SELECTED PASSAGE -
·····

Why You Shouldn't Just Cut The Mold Off Old Bread

Mold is an interesting — and confusing — part of what we eat. It makes most foods inedible but makes certain other foods taste so good. According to What's Cooking America, mold is formed by millions of tiny fungi organisms in the air that settle on surfaces of food. They grow there, forming fuzzy patches of white, grey, greenish-blue, or black mold that becomes larger as time passes. 

Although some forms of mold are safely used by cheesemongers to create flavorful blue-veined or white rind cheeses, the mold that forms on foods in our home — on leftovers, bread, meats, and jams — creates toxins that can make you sick if eaten or inhaled. 

If you encounter unexpectedly moldy food, you might wonder if you can just slice those fuzzy patches off and salvage the rest. (Food has gotten expensive, after all, and it's such a waste when it has to be tossed.) And Reader's Digest shares that this can be done for foods that are solid enough to slow the growth of mold, such as hard cheeses and firm, uncut vegetables or fruits. However, if you're wondering whether bread falls into the category of moldy foods that can be saved, unfortunately, the truth is that it does not. 

This is the problem with moldy bread

It's a tough moment when you find a spot of mold on a half-eaten loaf of bread. You might find yourself wrestling with whether that moldy part can just be trimmed away. Unfortunately, the mold you see on the surface is just the beginning of the contamination. 

As Marianne Gravely from the U.S. Department of Agriculture explained in a 2017 interview with NPR, the problem with bread is the very thing we love about bread: its soft texture. "With soft food, it's very easy for the roots [of the mold], or the tentacles, or whatever creepy word you want to use, to penetrate deeper into the food," she said to the outlet. Gravely also noted that those roots are microscopic, meaning once you see mold on the surface it's already made its way into parts of the bread that look fine.

This is a problem because whether it's visible on the surface or unseen deep inside the loaf, eating mold can make you sick. (So, if someone tries to tell you that it's as safe as eating blue cheese or getting a dose of penicillin, they're wrong!) Gravely noted to NPR that mold can cause serious health problems, such as respiratory distress or allergic responses. Healthline also shares that mold spores on bread can become airborne (it's how mold spreads), so don't attempt a sniff-test with a moldy loaf.

·····

Dataset excerpts
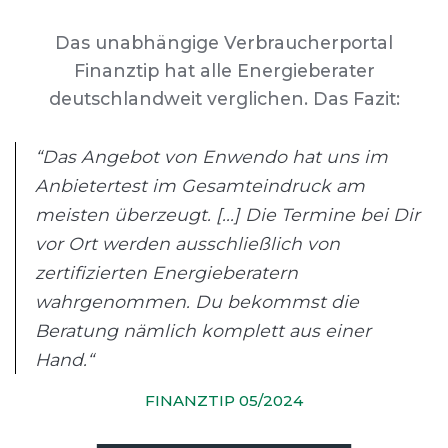
Das unabhängige Verbraucherportal
Finanztip hat alle Energieberater
deutschlandweit verglichen. Das Fazit:
“Das Angebot von Enwendo hat uns im
Anbietertest im Gesamteindruck am
meisten überzeugt. [...] Die Termine bei Dir
vor Ort werden ausschließlich von
zertifizierten Energieberatern
wahrgenommen. Du bekommst die
Beratung nämlich komplett aus einer
Hand.“
FINANZTIP 05/2024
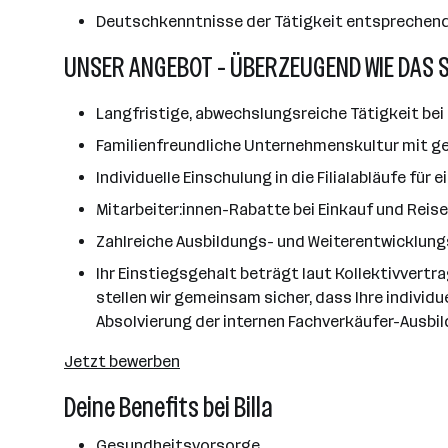
Deutschkenntnisse der Tätigkeit entsprechen
UNSER ANGEBOT - ÜBERZEUGEND WIE DAS 
Langfristige, abwechslungsreiche Tätigkeit bei 
Familienfreundliche Unternehmenskultur mit ge
Individuelle Einschulung in die Filialabläufe für
Mitarbeiter:innen-Rabatte bei Einkauf und Reis
Zahlreiche Ausbildungs- und Weiterentwicklun
Ihr Einstiegsgehalt beträgt laut Kollektivvertr
stellen wir gemeinsam sicher, dass Ihre individ
Absolvierung der internen Fachverkäufer-Ausbil
Jetzt bewerben
Deine Benefits bei Billa
Gesundheitsvorsorge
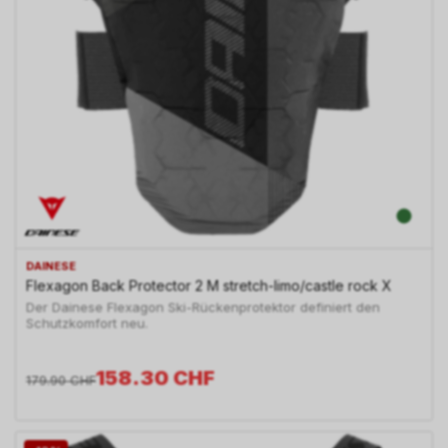
DAINESE
Flexagon Back Protector 2 M stretch-limo/castle rock X
Der Dainese Flexagon Ski-Rückenprotektor definiert den
Schutzkomfort neu.
158.30
CHF
179.90
CHF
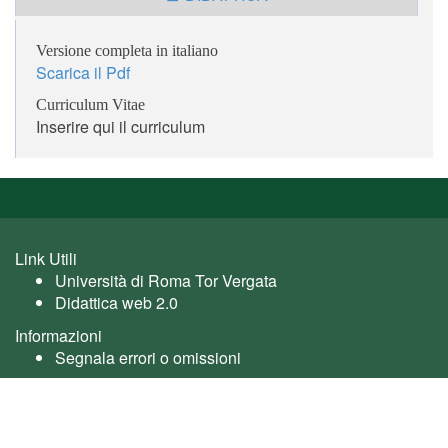
Versione completa in italiano
Scarica il Pdf
Curriculum Vitae
Inserire qui il curriculum
Link Utili
Università di Roma Tor Vergata
Didattica web 2.0
Informazioni
Segnala errori o omissioni
Utente: guest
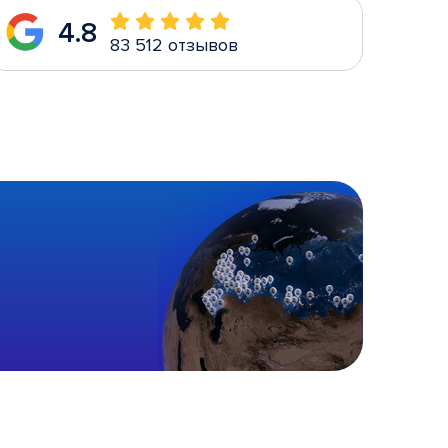
4.8
83 512 отзывов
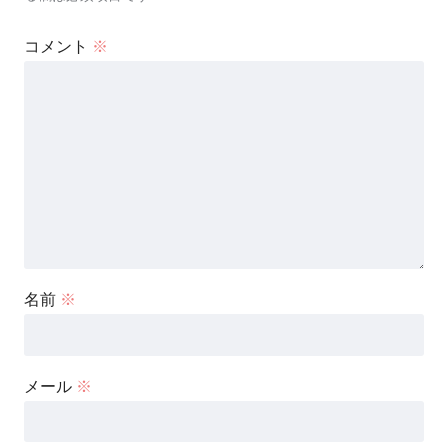
コメント
※
名前
※
メール
※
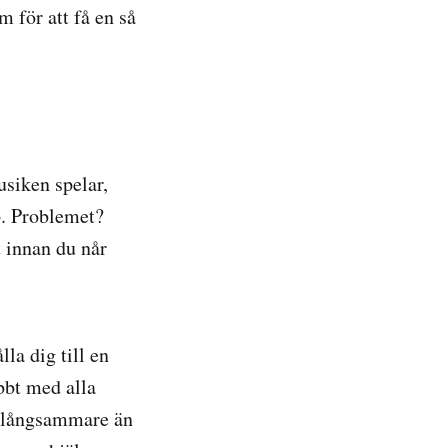
 för att få en så
usiken spelar,
p. Problemet?
t innan du når
lla dig till en
abbt med alla
te långsammare än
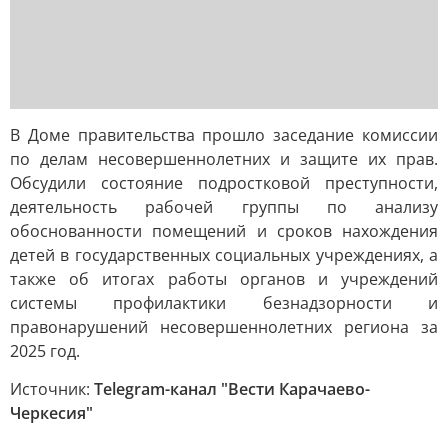
В Доме правительства прошло заседание комиссии
по делам несовершеннолетних и защите их прав.
Обсудили состояние подростковой преступности,
деятельность рабочей группы по анализу
обоснованности помещений и сроков нахождения
детей в государственных социальных учреждениях, а
также об итогах работы органов и учреждений
системы профилактики безнадзорности и
правонарушений несовершеннолетних региона за
2025 год.
Источник:
Telegram-канал "Вести Карачаево-
Черкесия"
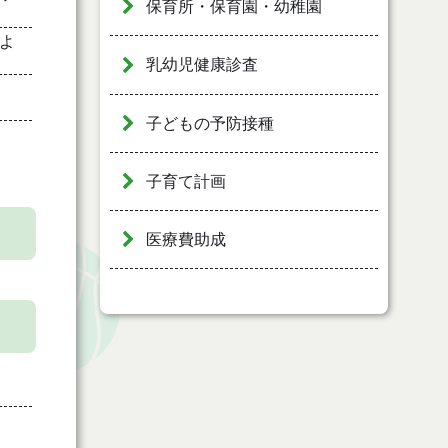
保育所・保育園・幼稚園
よ
乳幼児健康診査
子どもの予防接種
子育て計画
医療費助成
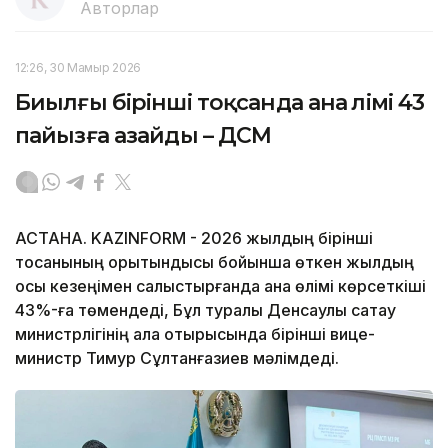
Авторлар
12:26, 30 Мамыр 2026
Биылғы бірінші тоқсанда ана өлімі 43
пайызға азайды – ДСМ
АСТАНА. KAZINFORM - 2026 жылдың бірінші
тоқсанының қорытындысы бойынша өткен жылдың
осы кезеңімен салыстырғанда ана өлімі көрсеткіші
43%-ға төмендеді, Бұл туралы Денсаулық сақтау
министрлігінің алқа отырысында бірінші вице-
министр Тимур Сұлтанғазиев мәлімдеді.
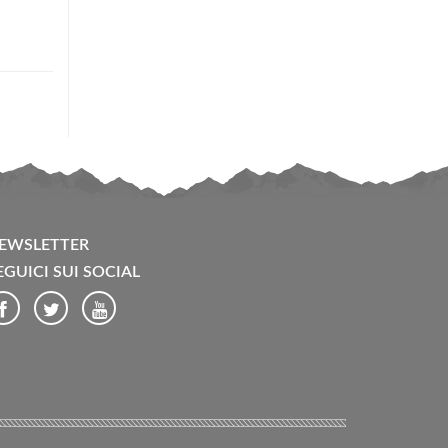
EWSLETTER
EGUICI SUI SOCIAL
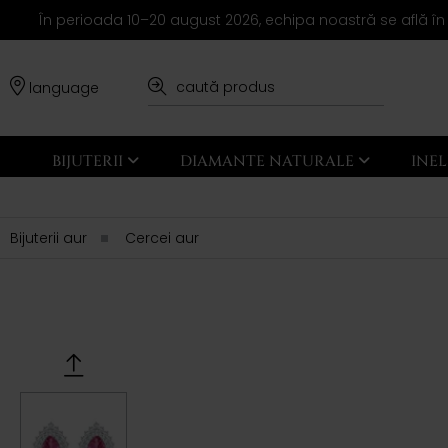
În perioada 10–20 august 2026, echipa noastră se află în
language
BIJUTERII
DIAMANTE NATURALE
INE
Bijuterii aur
Cercei aur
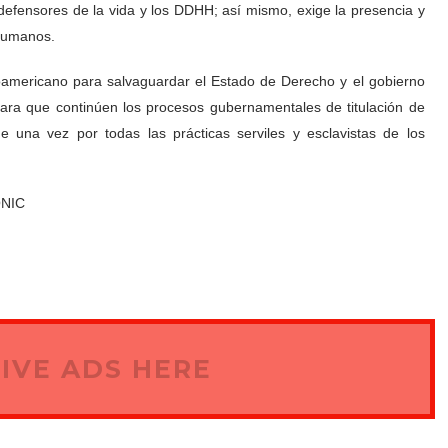
 defensores de la vida y los DDHH; así mismo, exige la presencia y
 Humanos.
noamericano para salvaguardar el Estado de Derecho y el gobierno
para que continúen los procesos gubernamentales de titulación de
 una vez por todas las prácticas serviles y esclavistas de los
ONIC
IVE ADS HERE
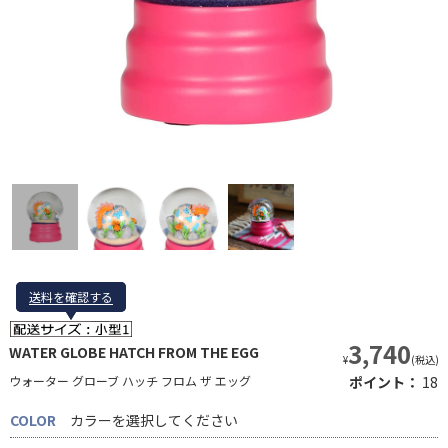
送料を確認する
送料を確認する
3,740
WATER GLOBE HATCH FROM THE EGG
¥
(税込)
ウォーター グローブ ハッチ フロム ザ エッグ
ポイント：
18
COLOR
カラーを選択してください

·····

REQUIRED ACTION A - In the article on moldy bread, which foods does Reader's Digest say can have the mold cut off and the rest kept?
REQUIRED ACTION B - Continue the article on moldy bread from its final sentence.

YOUR RESPONSE A - Hard cheeses and firm, uncut vegetables or fruits.

YOUR RESPONSE B -
The best way to deal with moldy bread

While it's painful to throw food away, the safest choice for moldy bread is to let it go. What's Cooking America explains that because mold spores can spread through the air, you shouldn't simply drop it into the kitchen trash. Wrap the moldy bread in a plastic or paper bag first to contain the mold inside, then dispose of it. 

SF Gate also shares that moldy bread can be composted. Wrap the bread in a paper bag to contain the mold while it's in your indoor compost bucket, then add it, bag and all, to your outdoor compost pile. 

Don't assume that the moldy bread problem can be solved by feeding it to your dog or throwing it outside for the birds, either. According to the Pet Poison Helpline, the same mycotoxins found in mold that make people sick can also be toxic to pets, farm animals, and wildlife. Keep your animals safe by bagging and disposing of moldy bread, and be sure your pets can't get into trash or compost bins. 

Here's how to protect your bread against mold

To reduce the chances that your bread will get moldy, Tablespoon says the best way to prevent mold on bread is to store your bread loaf in the refrigerator, tightly wrapped in plastic with the air pressed out. Because mold thrives in warm, damp areas, the cold environment of the fridge will slow this process and keep bread fresher for longer.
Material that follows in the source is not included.